> **Work task**: Print the rows from the one containing "I'd like to" through the one containing "-0.042167, 0.854978, -0.412651]]" word for word, and print nothing else.

> **Exercise materials**:

•••••

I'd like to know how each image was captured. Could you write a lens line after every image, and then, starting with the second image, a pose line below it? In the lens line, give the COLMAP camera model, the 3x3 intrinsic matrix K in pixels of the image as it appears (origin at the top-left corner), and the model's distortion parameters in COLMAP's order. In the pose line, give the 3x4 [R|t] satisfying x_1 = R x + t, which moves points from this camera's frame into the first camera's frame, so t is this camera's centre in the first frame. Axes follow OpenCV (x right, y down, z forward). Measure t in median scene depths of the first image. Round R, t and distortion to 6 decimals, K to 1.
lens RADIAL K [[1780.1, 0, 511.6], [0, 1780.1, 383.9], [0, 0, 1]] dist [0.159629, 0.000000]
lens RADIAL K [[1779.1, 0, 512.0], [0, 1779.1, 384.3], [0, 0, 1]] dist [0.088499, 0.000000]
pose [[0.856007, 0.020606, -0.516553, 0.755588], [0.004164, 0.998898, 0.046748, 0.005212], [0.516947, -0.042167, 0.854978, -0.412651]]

•••••

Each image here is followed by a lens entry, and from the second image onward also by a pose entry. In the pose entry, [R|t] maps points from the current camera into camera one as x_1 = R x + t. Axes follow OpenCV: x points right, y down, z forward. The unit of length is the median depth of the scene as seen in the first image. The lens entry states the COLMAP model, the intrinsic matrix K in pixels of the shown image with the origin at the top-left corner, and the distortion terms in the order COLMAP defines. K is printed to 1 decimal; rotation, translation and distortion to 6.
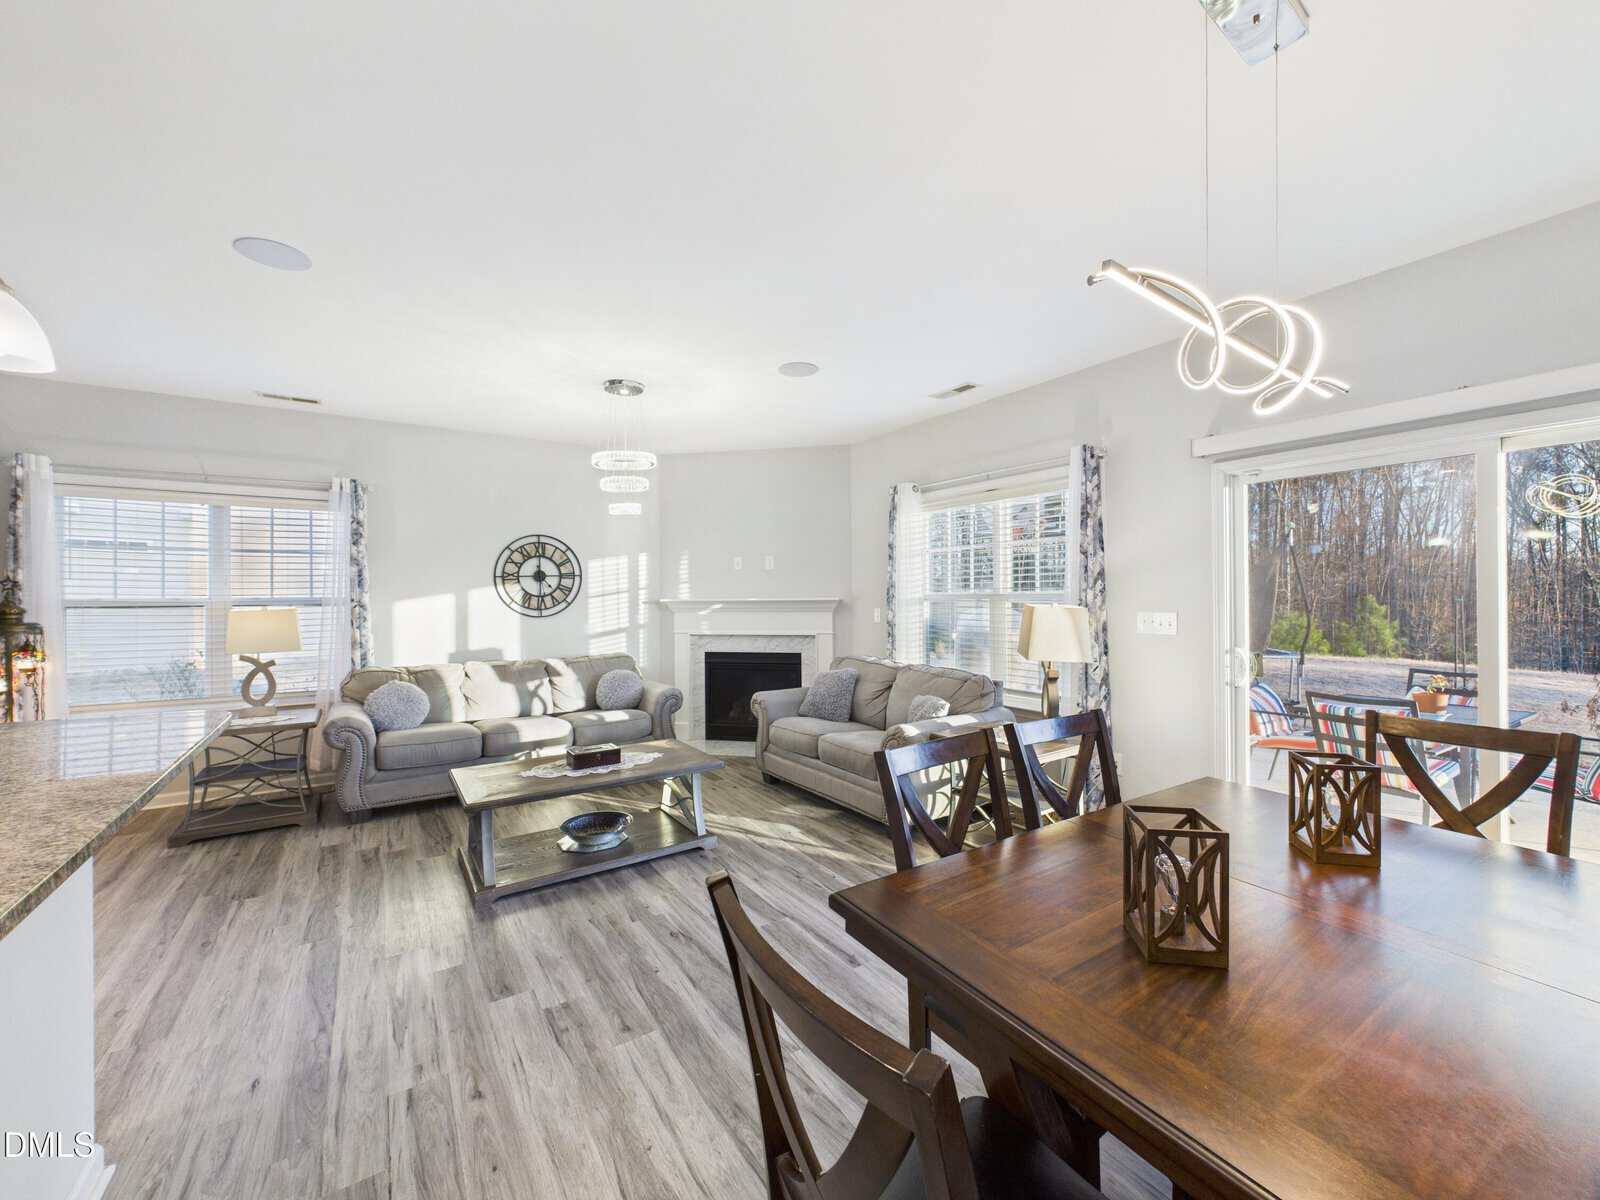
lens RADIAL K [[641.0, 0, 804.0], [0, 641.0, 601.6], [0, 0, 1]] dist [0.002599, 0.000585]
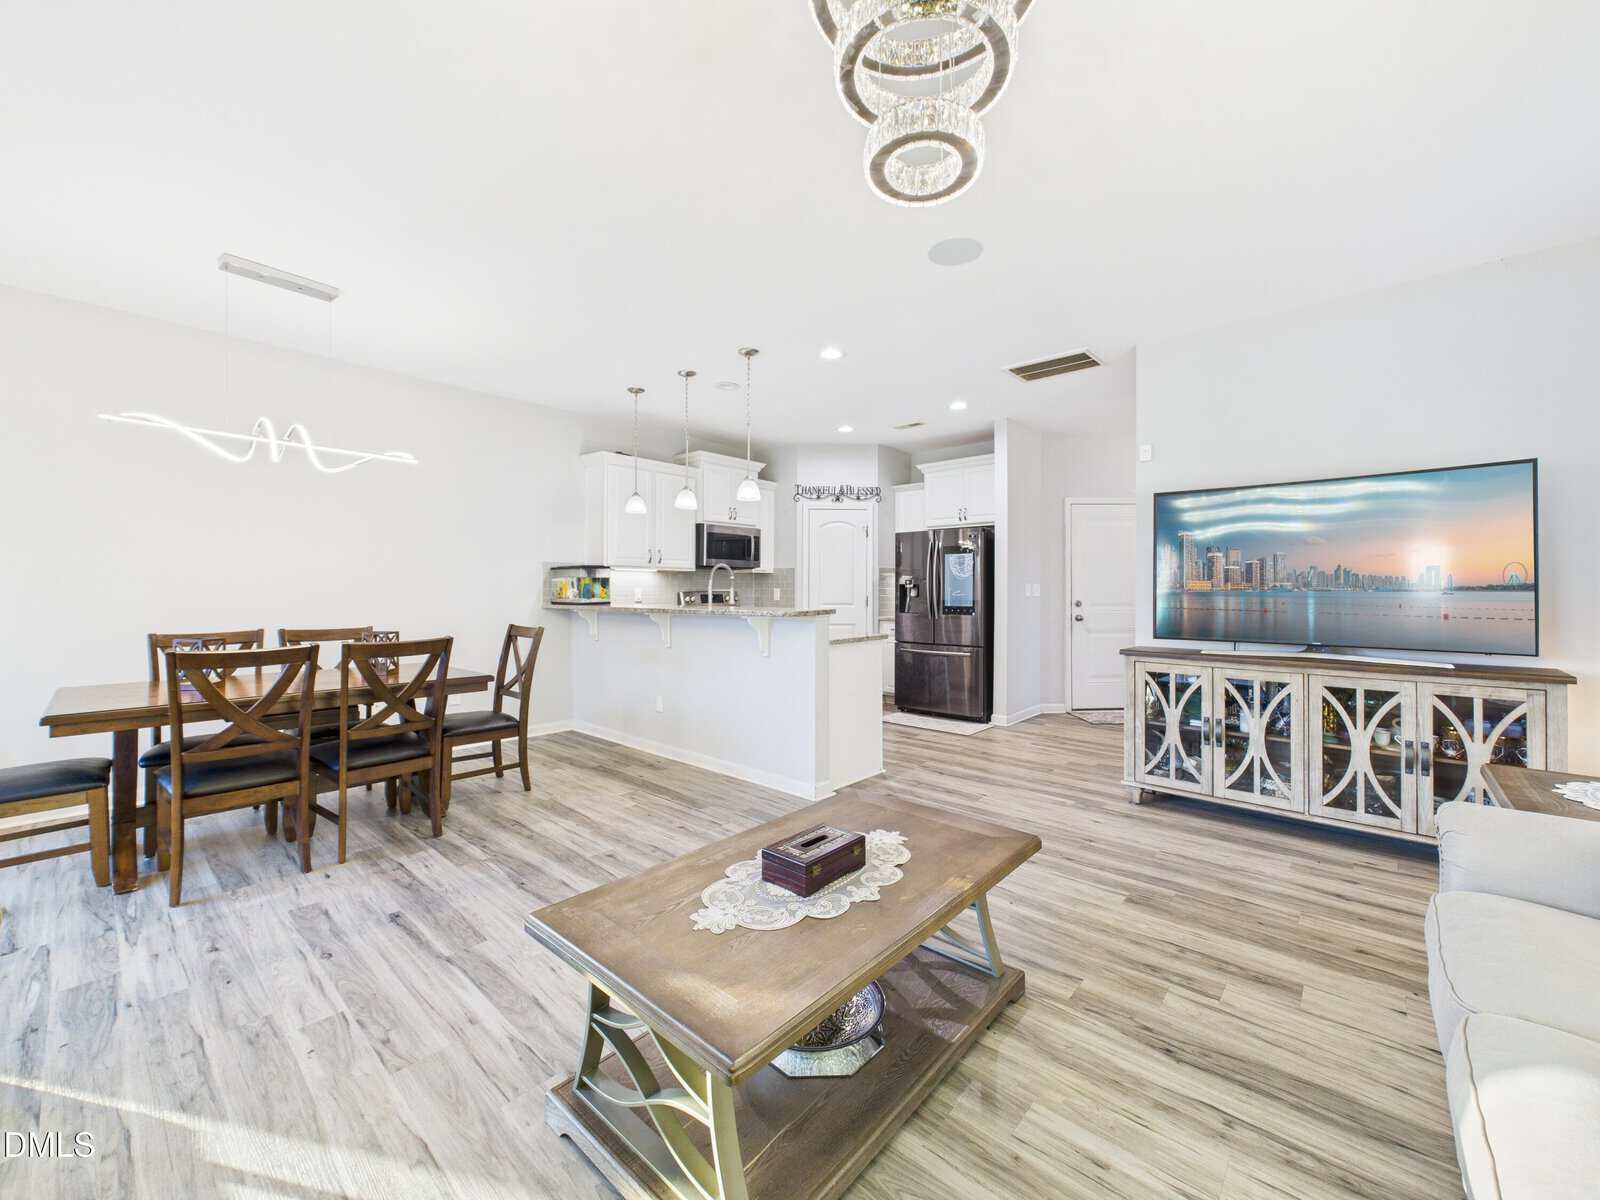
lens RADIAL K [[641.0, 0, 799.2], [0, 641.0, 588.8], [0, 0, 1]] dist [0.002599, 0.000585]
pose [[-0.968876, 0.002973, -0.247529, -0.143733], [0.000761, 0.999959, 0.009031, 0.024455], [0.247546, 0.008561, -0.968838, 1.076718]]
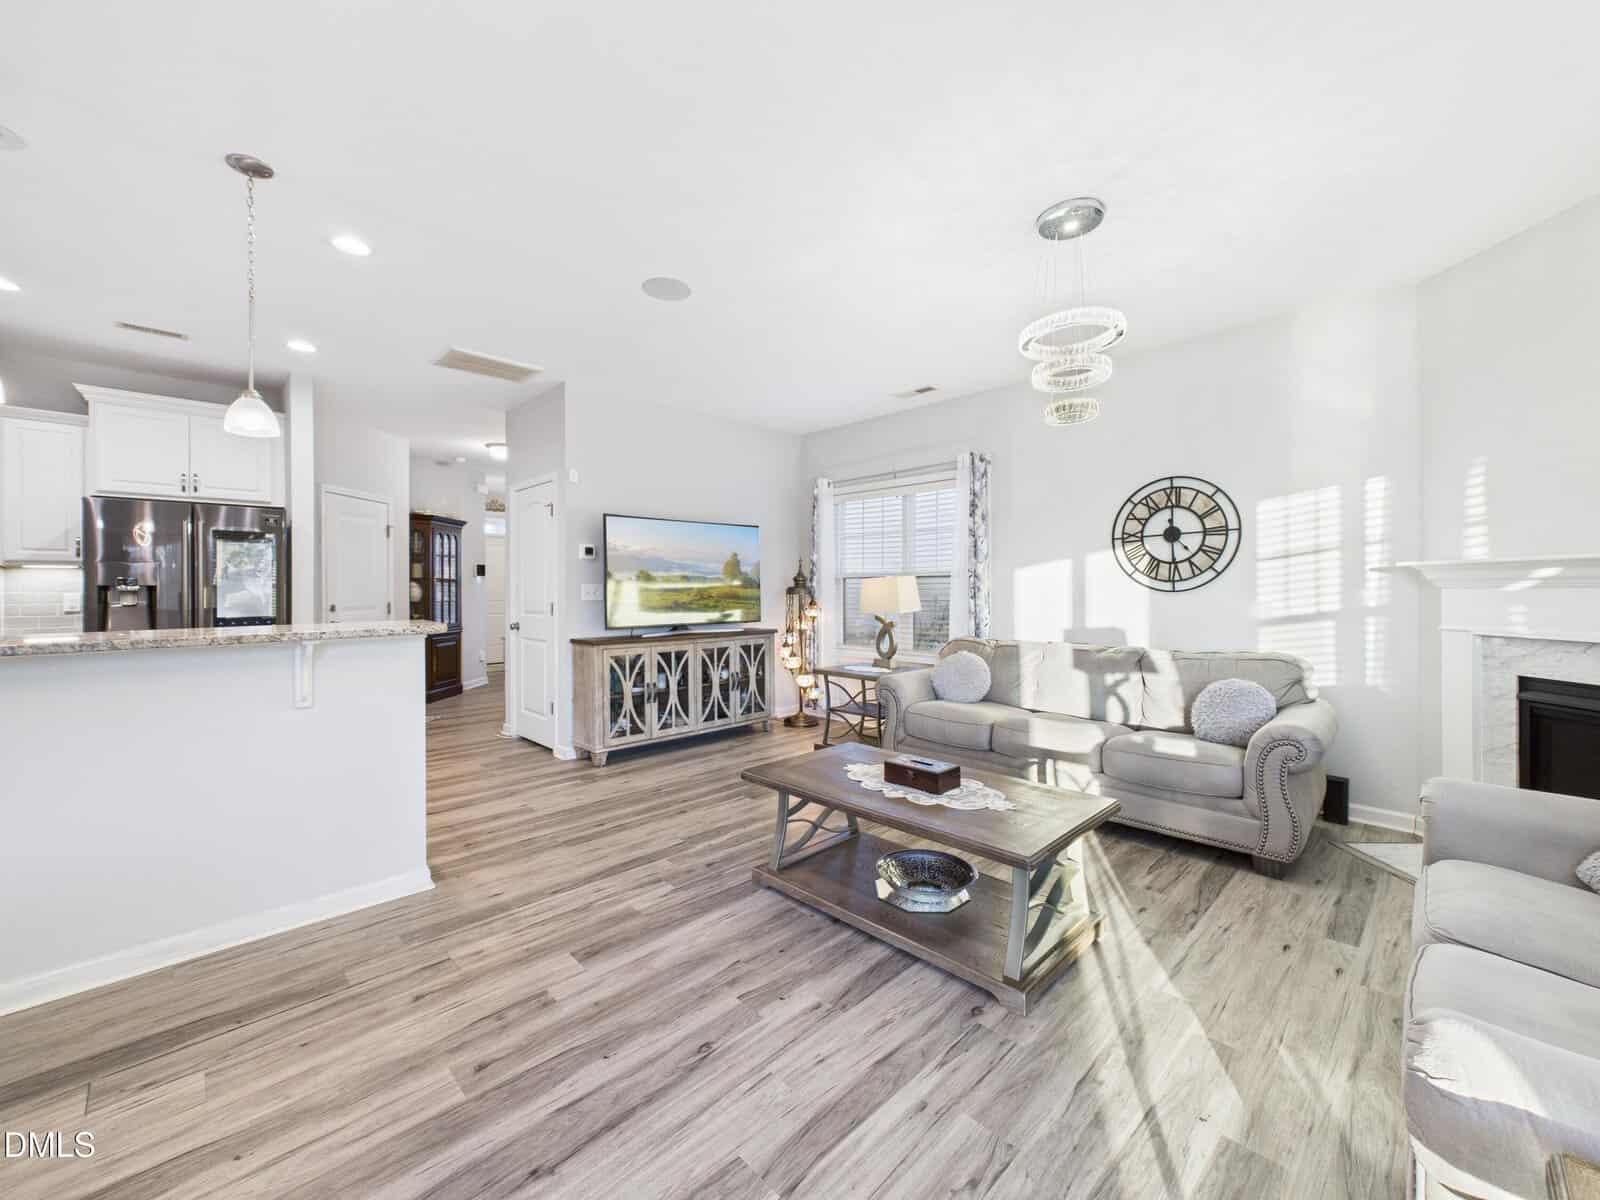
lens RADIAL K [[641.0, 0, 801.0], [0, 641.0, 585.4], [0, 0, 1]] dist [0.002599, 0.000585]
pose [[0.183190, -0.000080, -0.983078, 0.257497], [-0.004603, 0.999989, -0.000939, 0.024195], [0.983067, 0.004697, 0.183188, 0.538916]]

•••••

> **Answer to the problem**:
I'd like to know how each image was captured. Could you write a lens line after every image, and then, starting with the second image, a pose line below it? In the lens line, give the COLMAP camera model, the 3x3 intrinsic matrix K in pixels of the image as it appears (origin at the top-left corner), and the model's distortion parameters in COLMAP's order. In the pose line, give the 3x4 [R|t] satisfying x_1 = R x + t, which moves points from this camera's frame into the first camera's frame, so t is this camera's centre in the first frame. Axes follow OpenCV (x right, y down, z forward). Measure t in median scene depths of the first image. Round R, t and distortion to 6 decimals, K to 1.
lens RADIAL K [[1780.1, 0, 511.6], [0, 1780.1, 383.9], [0, 0, 1]] dist [0.159629, 0.000000]
lens RADIAL K [[1779.1, 0, 512.0], [0, 1779.1, 384.3], [0, 0, 1]] dist [0.088499, 0.000000]
pose [[0.856007, 0.020606, -0.516553, 0.755588], [0.004164, 0.998898, 0.046748, 0.005212], [0.516947, -0.042167, 0.854978, -0.412651]]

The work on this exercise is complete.